Nous devons cependant éviter l’autre excès: chercher un thérapeute qui ne confrontera jamais rien, ne décevra jamais et validera toutes vos positions. Une psychothérapie n’a pas pour fonction de confirmer votre récit à chaque séance. Elle doit pouvoir introduire de la complexité sans vous humilier, mettre en question vos défenses sans vous écraser et maintenir une exigence sans vous traiter comme un dossier à corriger.

L’importance de la relation thérapeutique ne se mesure donc pas à la quantité d’émotions positives produites pendant la consultation. Elle se mesure à la capacité du dispositif à soutenir une parole suffisamment libre, un désaccord pensable et un travail régulier.

La relation avant la méthode, mais jamais à la place de la méthode

L’alliance thérapeutique est souvent présentée comme un élément parmi d’autres.

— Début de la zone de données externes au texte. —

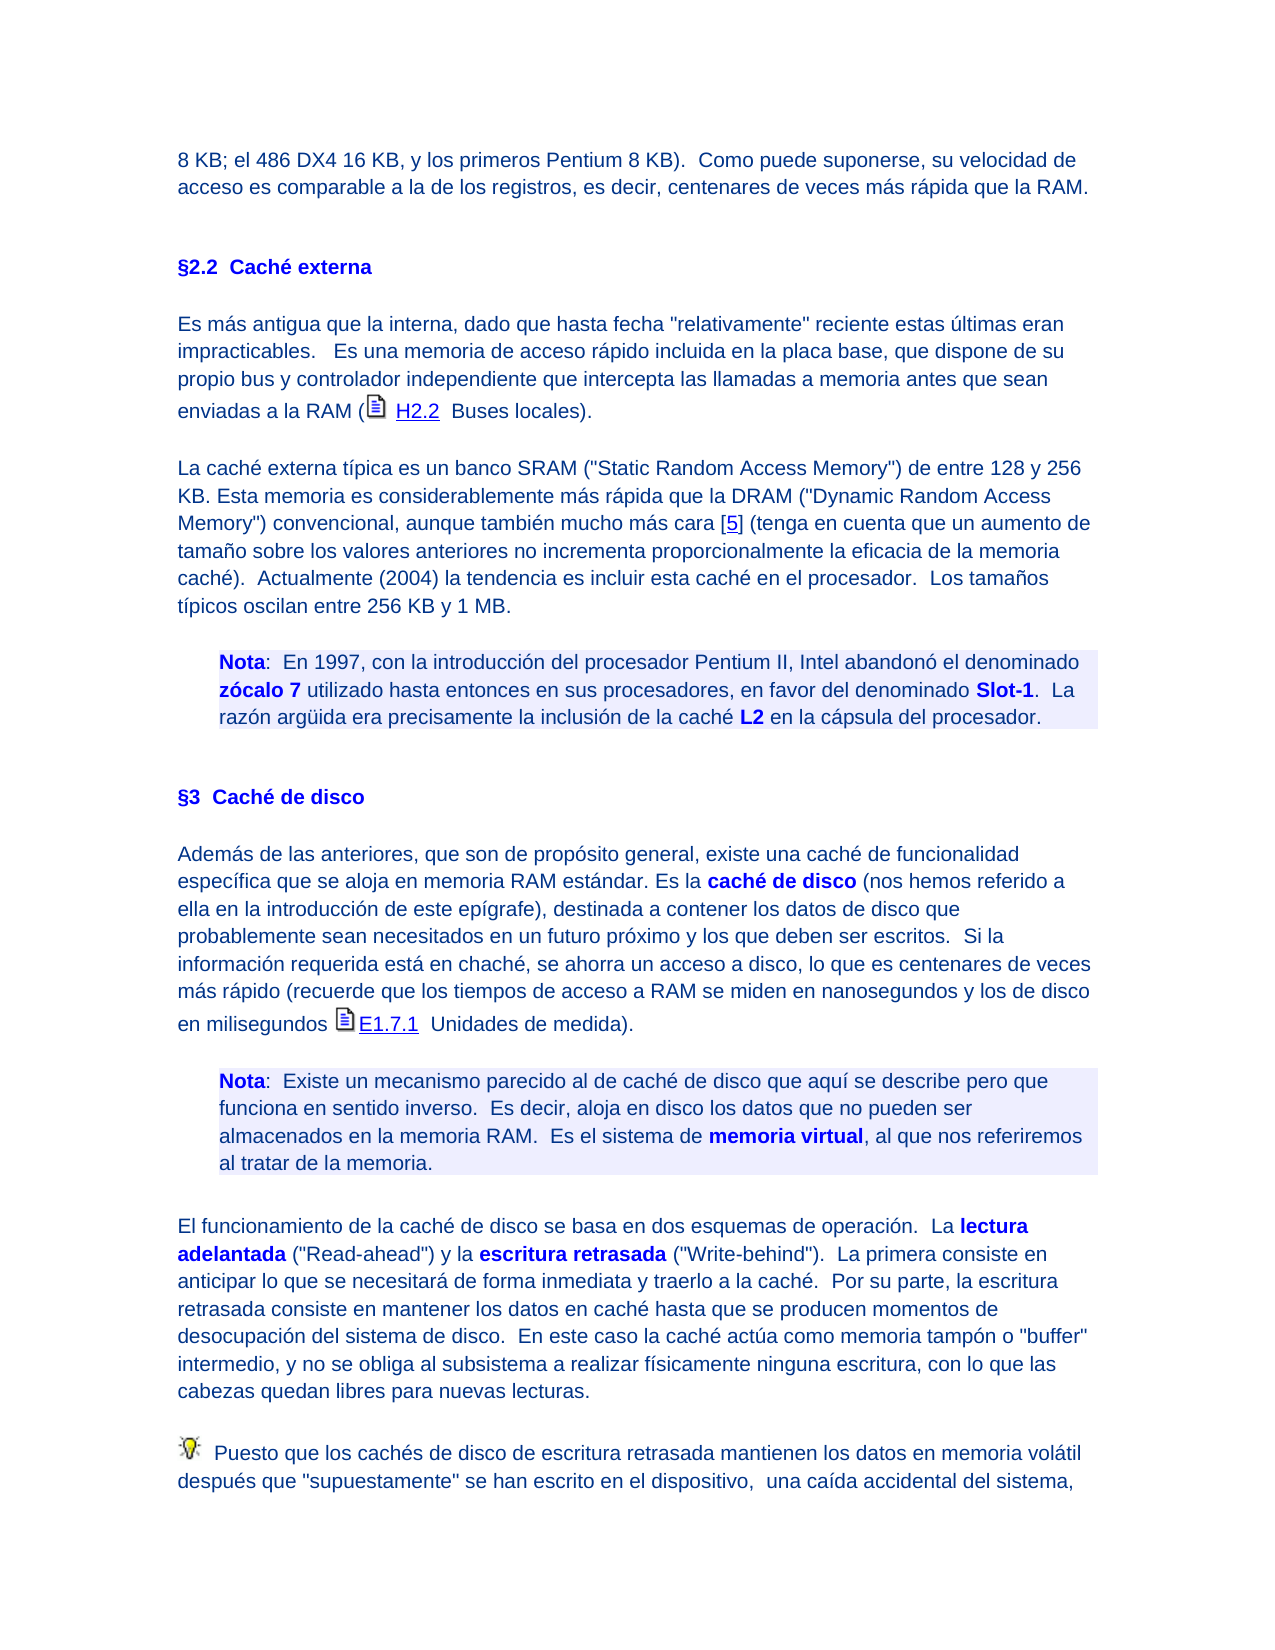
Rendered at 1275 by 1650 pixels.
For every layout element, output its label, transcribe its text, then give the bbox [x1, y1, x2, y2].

text Nota: Existe un mecanismo parecido al de caché de disco que aquí se describe pero que funciona en sentido inverso. Es decir, aloja en disco los datos que no pueden ser almacenados en la memoria RAM. Es el sistema de memoria virtual, al que nos referiremos al tratar de la memoria. [219, 1068, 1098, 1175]
text Además de las anteriores, que son de propósito general, existe una caché de funcionalidad específica que se aloja en memoria RAM estándar. Es la caché de disco (nos hemos referido a ella en la introducción de este epígrafe), destinada a contener los datos de disco que probablemente sean necesitados en un futuro próximo y los que deben ser escritos. Si la información requerida está en chaché, se ahorra un acceso a disco, lo que es centenares de veces más rápido (recuerde que los tiempos de acceso a RAM se miden en nanosegundos y los de disco en milisegundos E1.7.1 Unidades de medida). [177, 841, 1098, 1036]
text Nota: En 1997, con la introducción del procesador Pentium II, Intel abandonó el denominado zócalo 7 utilizado hasta entonces en sus procesadores, en favor del denominado Slot-1. La razón argüida era precisamente la inclusión de la caché L2 en la cápsula del procesador. [219, 650, 1098, 729]
text La caché externa típica es un banco SRAM ("Static Random Access Memory") de entre 128 y 256 KB. Esta memoria es considerablemente más rápida que la DRAM ("Dynamic Random Access Memory") convencional, aunque también mucho más cara [5] (tenga en cuenta que un aumento de tamaño sobre los valores anteriores no incrementa proporcionalmente la eficacia de la memoria caché). Actualmente (2004) la tendencia es incluir esta caché en el procesador. Los tamaños típicos oscilan entre 256 KB y 1 MB. [177, 456, 1098, 617]
text El funcionamiento de la caché de disco se basa en dos esquemas de operación. La lectura adelantada ("Read-ahead") y la escritura retrasada ("Write-behind"). La primera consiste en anticipar lo que se necesitará de forma inmediata y traerlo a la caché. Por su parte, la escritura retrasada consiste en mantener los datos en caché hasta que se producen momentos de desocupación del sistema de disco. En este caso la caché actúa como memoria tampón o "buffer" intermedio, y no se obliga al subsistema a realizar físicamente ninguna escritura, con lo que las cabezas quedan libres para nuevas lecturas. [177, 1214, 1098, 1403]
text §3 Caché de disco [177, 785, 1098, 809]
text Es más antigua que la interna, dado que hasta fecha "relativamente" reciente estas últimas eran impracticables. Es una memoria de acceso rápido incluida en la placa base, que dispone de su propio bus y controlador independiente que intercepta las llamadas a memoria antes que sean enviadas a la RAM ( H2.2 Buses locales). [177, 311, 1098, 423]
picture [333, 1006, 359, 1032]
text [177, 148, 1098, 199]
text §2.2 Caché externa [177, 255, 1098, 279]
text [177, 1436, 1098, 1492]
picture [177, 1435, 203, 1461]
picture [364, 393, 390, 419]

Cliniquement, elle est plutôt le canal par lequel les autres éléments peuvent agir. Sans accord minimal sur les objectifs et les tâches, la méthode reste extérieure au patient. Sans lien suffisamment solide, les interventions deviennent des consignes. Sans possibilité de parler des ruptures et des malentendus, la thérapie se réduit à une conformité apparente.

Mais l’alliance ne justifie pas tout. Elle ne rend pas pertinente une méthode inadaptée. Elle ne compense pas l’absence de formation. Elle ne transforme pas un accompagnement complaisant en psychothérapie clinique. Elle ne permet pas de promettre une guérison rapide.

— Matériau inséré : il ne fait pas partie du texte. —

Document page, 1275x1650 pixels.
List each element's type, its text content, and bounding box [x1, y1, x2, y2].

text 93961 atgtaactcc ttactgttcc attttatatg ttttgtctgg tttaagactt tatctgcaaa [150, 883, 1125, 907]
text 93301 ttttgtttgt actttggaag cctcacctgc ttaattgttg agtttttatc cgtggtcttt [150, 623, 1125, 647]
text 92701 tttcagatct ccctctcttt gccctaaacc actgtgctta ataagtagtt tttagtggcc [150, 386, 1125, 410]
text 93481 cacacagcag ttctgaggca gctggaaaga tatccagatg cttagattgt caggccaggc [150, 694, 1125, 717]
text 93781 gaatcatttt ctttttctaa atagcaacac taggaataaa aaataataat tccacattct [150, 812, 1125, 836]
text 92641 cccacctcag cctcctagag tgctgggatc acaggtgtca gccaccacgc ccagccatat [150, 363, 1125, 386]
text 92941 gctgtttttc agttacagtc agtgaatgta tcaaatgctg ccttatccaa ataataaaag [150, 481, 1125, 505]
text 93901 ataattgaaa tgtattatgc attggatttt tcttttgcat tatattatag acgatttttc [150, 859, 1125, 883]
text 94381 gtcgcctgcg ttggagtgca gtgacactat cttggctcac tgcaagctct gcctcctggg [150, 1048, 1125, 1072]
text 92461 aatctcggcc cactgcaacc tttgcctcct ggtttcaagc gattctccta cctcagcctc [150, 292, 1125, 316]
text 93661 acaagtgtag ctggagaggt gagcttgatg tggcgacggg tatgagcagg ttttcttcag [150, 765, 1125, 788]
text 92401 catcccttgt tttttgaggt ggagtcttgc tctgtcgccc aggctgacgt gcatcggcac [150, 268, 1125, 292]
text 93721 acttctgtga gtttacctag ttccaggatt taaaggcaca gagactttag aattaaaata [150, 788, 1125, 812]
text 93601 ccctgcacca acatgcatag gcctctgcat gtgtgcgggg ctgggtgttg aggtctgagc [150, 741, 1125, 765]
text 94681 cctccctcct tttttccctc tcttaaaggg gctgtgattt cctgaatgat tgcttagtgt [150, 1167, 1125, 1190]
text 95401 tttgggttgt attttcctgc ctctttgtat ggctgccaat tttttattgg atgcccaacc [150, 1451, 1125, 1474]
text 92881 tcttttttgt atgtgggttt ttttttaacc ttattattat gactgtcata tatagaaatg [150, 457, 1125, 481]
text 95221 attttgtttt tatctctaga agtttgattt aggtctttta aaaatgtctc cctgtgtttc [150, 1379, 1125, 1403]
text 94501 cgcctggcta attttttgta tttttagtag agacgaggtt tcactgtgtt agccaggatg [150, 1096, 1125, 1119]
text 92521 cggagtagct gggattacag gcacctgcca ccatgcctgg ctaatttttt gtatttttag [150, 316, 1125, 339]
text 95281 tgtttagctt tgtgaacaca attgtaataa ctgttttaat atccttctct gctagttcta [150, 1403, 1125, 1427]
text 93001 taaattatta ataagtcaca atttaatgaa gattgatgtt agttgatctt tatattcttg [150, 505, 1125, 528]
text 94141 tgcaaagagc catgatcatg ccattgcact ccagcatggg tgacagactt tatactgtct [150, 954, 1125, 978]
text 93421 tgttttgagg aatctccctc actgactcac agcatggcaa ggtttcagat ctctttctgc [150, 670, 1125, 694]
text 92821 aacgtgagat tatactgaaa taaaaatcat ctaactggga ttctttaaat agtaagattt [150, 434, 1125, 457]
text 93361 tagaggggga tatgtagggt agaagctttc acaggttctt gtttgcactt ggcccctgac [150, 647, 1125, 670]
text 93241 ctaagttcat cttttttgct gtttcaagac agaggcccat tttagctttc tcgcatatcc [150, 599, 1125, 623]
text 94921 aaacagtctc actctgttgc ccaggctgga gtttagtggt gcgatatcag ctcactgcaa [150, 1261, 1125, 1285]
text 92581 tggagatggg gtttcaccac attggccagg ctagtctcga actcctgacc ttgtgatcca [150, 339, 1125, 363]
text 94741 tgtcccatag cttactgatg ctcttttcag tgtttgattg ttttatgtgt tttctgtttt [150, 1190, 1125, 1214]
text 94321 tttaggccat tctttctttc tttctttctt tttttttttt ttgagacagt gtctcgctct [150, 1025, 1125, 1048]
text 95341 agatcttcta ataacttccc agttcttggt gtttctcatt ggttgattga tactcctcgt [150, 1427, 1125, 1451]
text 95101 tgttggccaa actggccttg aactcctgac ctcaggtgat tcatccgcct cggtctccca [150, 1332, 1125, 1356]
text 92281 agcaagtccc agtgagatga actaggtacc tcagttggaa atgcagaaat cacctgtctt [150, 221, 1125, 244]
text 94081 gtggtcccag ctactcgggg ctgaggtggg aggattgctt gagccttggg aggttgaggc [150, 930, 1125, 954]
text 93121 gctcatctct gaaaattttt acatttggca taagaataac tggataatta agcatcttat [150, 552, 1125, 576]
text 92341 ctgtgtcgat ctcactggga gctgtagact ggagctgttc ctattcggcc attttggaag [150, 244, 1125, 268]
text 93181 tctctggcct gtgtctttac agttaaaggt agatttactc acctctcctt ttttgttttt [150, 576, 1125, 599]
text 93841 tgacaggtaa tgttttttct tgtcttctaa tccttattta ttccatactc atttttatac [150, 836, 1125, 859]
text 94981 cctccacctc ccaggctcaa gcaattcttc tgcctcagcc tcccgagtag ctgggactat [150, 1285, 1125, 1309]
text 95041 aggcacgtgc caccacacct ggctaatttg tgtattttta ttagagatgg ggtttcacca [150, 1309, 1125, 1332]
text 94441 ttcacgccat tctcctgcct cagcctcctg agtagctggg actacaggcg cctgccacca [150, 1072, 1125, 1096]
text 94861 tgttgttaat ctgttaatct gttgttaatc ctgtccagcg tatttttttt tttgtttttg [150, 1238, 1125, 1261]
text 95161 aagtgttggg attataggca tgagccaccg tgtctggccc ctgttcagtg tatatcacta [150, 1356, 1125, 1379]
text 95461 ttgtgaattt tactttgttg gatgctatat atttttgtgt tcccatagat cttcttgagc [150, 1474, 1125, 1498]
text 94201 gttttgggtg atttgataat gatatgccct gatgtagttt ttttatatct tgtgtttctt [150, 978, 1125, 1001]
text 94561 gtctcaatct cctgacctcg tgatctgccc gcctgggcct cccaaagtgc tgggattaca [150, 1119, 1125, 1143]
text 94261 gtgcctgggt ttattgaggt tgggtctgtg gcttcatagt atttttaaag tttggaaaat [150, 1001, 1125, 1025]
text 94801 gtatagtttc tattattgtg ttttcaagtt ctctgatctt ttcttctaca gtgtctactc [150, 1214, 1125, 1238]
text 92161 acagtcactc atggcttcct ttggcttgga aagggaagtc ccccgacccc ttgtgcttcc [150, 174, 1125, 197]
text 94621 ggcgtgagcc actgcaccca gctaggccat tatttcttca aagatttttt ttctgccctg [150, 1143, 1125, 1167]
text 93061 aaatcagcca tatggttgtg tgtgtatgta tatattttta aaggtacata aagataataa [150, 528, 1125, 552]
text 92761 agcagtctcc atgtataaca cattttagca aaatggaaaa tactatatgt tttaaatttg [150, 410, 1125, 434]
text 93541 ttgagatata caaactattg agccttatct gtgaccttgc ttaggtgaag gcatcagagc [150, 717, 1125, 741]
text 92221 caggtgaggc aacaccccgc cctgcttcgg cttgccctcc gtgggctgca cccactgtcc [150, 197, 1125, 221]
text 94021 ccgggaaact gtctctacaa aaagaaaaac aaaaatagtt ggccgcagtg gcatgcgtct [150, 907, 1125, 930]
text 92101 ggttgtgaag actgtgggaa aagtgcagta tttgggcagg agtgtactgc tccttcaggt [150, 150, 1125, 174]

La question utile n’est donc pas: « Quelle est la meilleure méthode? » Elle est plus exigeante: cette méthode, avec ce thérapeute, dans ce cadre et pour cette demande, permet-elle un véritable travail?

C’est à cette condition que la technique devient efficace. Et c’est pourquoi le rôle de l’alliance thérapeutique dans la réussite d’une thérapie ne relève ni d’un supplément relationnel ni d’un slogan humaniste. Il relève de la structure même du traitement.

Questions fréquentes

L'alliance thérapeutique est-elle la même chose qu'un bon feeling avec son thérapeute ?
Non, le sentiment d'être à l'aise ou le « bon feeling » immédiat ne suffisent pas. L'alliance est une construction plus exigeante qui nécessite un accord sur les objectifs du traitement et la manière de travailler ensemble.
Est-il normal d'être en désaccord avec son psychologue ?
Oui, une relation thérapeutique solide ne supprime pas les désaccords, elle permet de les traiter. La capacité à exprimer un désaccord ou une insatisfaction est même un signe de la qualité de l'alliance.
La méthode utilisée a-t-elle encore de l'importance ?
Oui, la méthode reste indispensable car elle fournit une direction et des outils adaptés à la situation clinique. Cependant, elle ne produit pas ses effets dans le vide et nécessite une relation de travail pour devenir efficace.
Comment savoir si l'alliance thérapeutique est réelle ?
Une alliance réelle se manifeste notamment par la possibilité de discuter des objectifs, de comprendre le sens des tâches proposées et de pouvoir exprimer ses insatisfactions sans que le thérapeute ne les transforme systématiquement en symptômes.
Le transfert est-il toujours la cause d'un conflit avec le thérapeute ?
Non, le concept de transfert ne doit pas servir d'excuse. Un thérapeute peut réellement commettre des erreurs, être imprécis ou proposer un cadre inadapté, et il est nécessaire de pouvoir en discuter ouvertement.